#### Required action
Which lines of the data below contain the word "Browser"? Copy each of those lines in full.

#### The input
* * * *

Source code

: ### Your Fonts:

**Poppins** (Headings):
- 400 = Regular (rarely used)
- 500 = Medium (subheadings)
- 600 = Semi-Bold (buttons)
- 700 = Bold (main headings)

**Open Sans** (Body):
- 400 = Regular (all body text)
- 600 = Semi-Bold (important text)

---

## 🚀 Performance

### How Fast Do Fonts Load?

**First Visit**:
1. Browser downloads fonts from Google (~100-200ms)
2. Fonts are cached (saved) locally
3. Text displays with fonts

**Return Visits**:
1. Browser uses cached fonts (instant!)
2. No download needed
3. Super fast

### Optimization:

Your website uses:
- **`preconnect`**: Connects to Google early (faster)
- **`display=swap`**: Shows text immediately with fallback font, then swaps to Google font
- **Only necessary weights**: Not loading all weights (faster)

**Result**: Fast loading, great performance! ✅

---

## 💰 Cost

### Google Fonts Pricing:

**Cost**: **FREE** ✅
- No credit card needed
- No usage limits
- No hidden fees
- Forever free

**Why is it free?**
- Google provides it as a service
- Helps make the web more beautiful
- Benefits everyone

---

* * * *

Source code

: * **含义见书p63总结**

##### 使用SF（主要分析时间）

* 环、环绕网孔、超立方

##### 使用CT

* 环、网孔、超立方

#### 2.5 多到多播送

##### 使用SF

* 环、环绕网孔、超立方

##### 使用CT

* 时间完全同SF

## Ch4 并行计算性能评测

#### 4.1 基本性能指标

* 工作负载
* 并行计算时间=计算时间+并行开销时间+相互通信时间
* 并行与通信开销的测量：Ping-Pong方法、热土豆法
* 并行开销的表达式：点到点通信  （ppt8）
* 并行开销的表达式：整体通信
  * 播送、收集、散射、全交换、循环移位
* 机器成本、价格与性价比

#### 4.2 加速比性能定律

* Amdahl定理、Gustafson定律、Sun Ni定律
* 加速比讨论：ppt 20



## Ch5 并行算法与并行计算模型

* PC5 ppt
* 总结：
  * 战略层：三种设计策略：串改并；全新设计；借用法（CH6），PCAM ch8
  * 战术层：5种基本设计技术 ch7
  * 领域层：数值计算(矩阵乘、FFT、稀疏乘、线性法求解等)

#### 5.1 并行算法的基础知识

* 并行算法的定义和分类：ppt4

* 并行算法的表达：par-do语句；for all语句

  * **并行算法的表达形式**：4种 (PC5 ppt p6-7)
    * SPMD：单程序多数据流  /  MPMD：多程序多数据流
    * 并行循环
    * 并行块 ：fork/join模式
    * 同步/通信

* * * *

#### Expected answer
1. Browser downloads fonts from Google (~100-200ms)
1. Browser uses cached fonts (instant!)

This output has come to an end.